PALMETTO -- Brandon and Barbie Wilt of Coral Shores subdivision off Cortez Road and their 11-year-old daughter, Brooke, want a new boat.
"Big enough to have all my friends on," said Brooke, who will attend King Middle School in the fall.
The family's 21-foot Sea Swirl is a little bouncy and not the kind of boat where the family and lots of friends can roam around easily or jump off for swimming and island exploring.
So, Brandon Wilt, who works in information technology at J.P. Morgan in
Tampa, brought his family Sunday to the final day of the three-day Onshore Offshore Boat Show at the Bradenton Area Convention Center.
"I would say things are doing a little better," Brandon Wilt replied when asked if he is comfortable enough with the economy to invest in a new boat.
The Wilts fell in love with a 26-foot Jupiter being shown by Capt. Mike Adams of Cannons Marina that can seat up to 12.
The Wilt's dream boat was made just a mile away at Jupiter Marine, 1103 12th Ave. E., Palmetto,
"It's the ultimate SUV," Adams said of the sleek Jupiter, which seemed to scream "p-a-r-t-y".
"You can go cruising for a day with your family or fish a tournament with your buddies."
The Jupiter listed for $134,000.
"We're looking for a newer used boat," Brandon Wilt whispered.
The Wilts gathered valuable shopping information at the show, but they didn't pick up a new boat.
Others did. And others purchased bows for bow fishing and a myriad of other items, said event organizer Jim Scilligo.
The crowds weren't huge during the revival of the show after a five-year absence but attendance was viable all three days, Scilligo said.
"We had steady crowds that slowed toward evening," Scilligo said. "In the future we will stick to more daytime hours."
The show is a remake of the old Manatee Convention and Civic Center Fishing College shows presented by the Herald. It will return in early January, Scilligo said.
Those who didn't make it over the weekend missed an interesting cast of vendors and outdoor experts, including Palmetto fishing Capt. Rachel Cato, who talked snook with fishing fans.
"Snook are definitely addictive," Cato said. "Once you catch one, you are hooked. They are drag-screaming fighters."
Cato takes in-shore fishing charters all year round right out of Palmetto.
Gary Norris came to Palmetto to represent The Archery Shop. He let people shoot a bow in his trailer and sold quite a few, he said.
"Bow fishing is a hot item right now," Norris said. "You can bow fish any non-game fish, so that includes mullet, catfish, drum, stingrays and many others."
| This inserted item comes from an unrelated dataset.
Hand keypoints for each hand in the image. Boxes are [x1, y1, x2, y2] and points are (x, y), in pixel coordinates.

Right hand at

Bill Erickson of Erickson Marine was another familiar face at the show. Erickson has run Erickson Marine for 16 years and was also senior vice president of sales and marketing at Wellcraft in Manatee County before it left the area.
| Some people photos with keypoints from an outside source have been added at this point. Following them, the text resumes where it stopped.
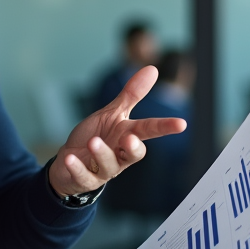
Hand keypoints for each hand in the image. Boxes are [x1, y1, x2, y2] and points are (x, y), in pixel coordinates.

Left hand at [49, 65, 187, 196]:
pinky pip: (82, 176)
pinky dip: (76, 168)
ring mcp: (103, 169)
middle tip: (129, 137)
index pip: (149, 130)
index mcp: (127, 136)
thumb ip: (132, 95)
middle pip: (134, 154)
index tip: (181, 124)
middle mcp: (119, 155)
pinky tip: (70, 159)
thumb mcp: (112, 113)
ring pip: (108, 165)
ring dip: (101, 153)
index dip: (164, 127)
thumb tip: (153, 69)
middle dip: (133, 147)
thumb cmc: (95, 136)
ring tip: (93, 142)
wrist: (68, 161)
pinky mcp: (84, 179)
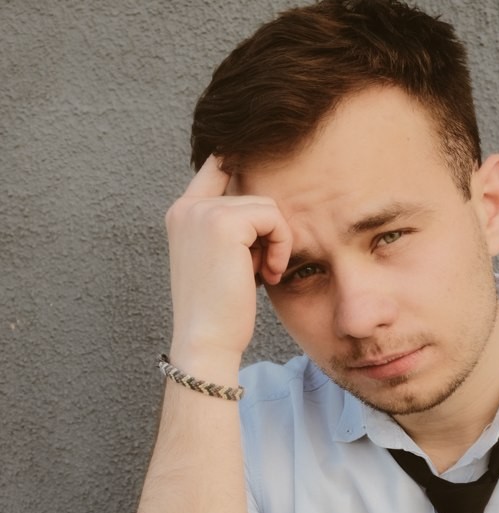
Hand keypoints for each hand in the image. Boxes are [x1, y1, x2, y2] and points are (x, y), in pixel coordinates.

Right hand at [164, 156, 292, 374]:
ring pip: (266, 205)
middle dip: (267, 230)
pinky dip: (280, 246)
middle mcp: (187, 207)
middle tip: (261, 267)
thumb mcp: (223, 261)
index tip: (253, 148)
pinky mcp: (223, 222)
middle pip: (252, 188)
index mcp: (183, 214)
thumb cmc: (221, 311)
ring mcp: (202, 212)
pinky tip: (267, 275)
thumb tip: (269, 201)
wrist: (206, 341)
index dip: (239, 159)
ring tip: (262, 274)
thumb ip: (235, 228)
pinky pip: (272, 217)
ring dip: (276, 242)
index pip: (218, 165)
Erickson said boats are manufactured better than ever these days.
"What we are seeing is that the entrepreneurs are coming back into the boat industry and they understand boats," Erickson said. "They are not a bunch of suits running the companies."
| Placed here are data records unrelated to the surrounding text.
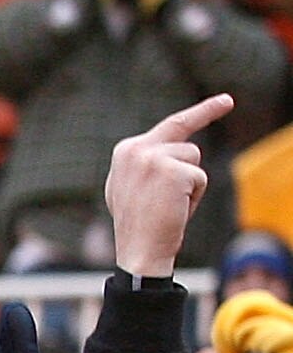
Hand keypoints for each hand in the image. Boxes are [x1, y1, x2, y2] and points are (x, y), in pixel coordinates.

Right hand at [106, 94, 229, 277]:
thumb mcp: (130, 187)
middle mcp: (136, 150)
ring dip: (190, 183)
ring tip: (169, 205)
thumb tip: (158, 151)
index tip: (222, 101)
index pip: (167, 127)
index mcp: (125, 152)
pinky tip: (175, 209)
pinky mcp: (172, 172)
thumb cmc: (138, 224)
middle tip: (228, 101)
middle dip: (207, 111)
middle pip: (182, 135)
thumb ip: (143, 165)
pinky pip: (199, 177)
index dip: (195, 115)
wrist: (138, 250)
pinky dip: (194, 196)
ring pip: (193, 157)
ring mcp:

Lines such as Regal, Tidewater, Contender, Sportsman and others are building exciting boats now, Erickson said.
Erickson said he sold two 24-foot Sportsman Bay Boats at the show, each going for $59,900, including a trailer and a 300-horsepower Yamaha motor.
Adams praised Jupiter Marine, which moved from Fort Lauderdale to Palmetto in 2002 and is run by Carl Herndon.
"Simple elegance, with fit and finish second to none," Adams said of the Palmetto-made Jupiter.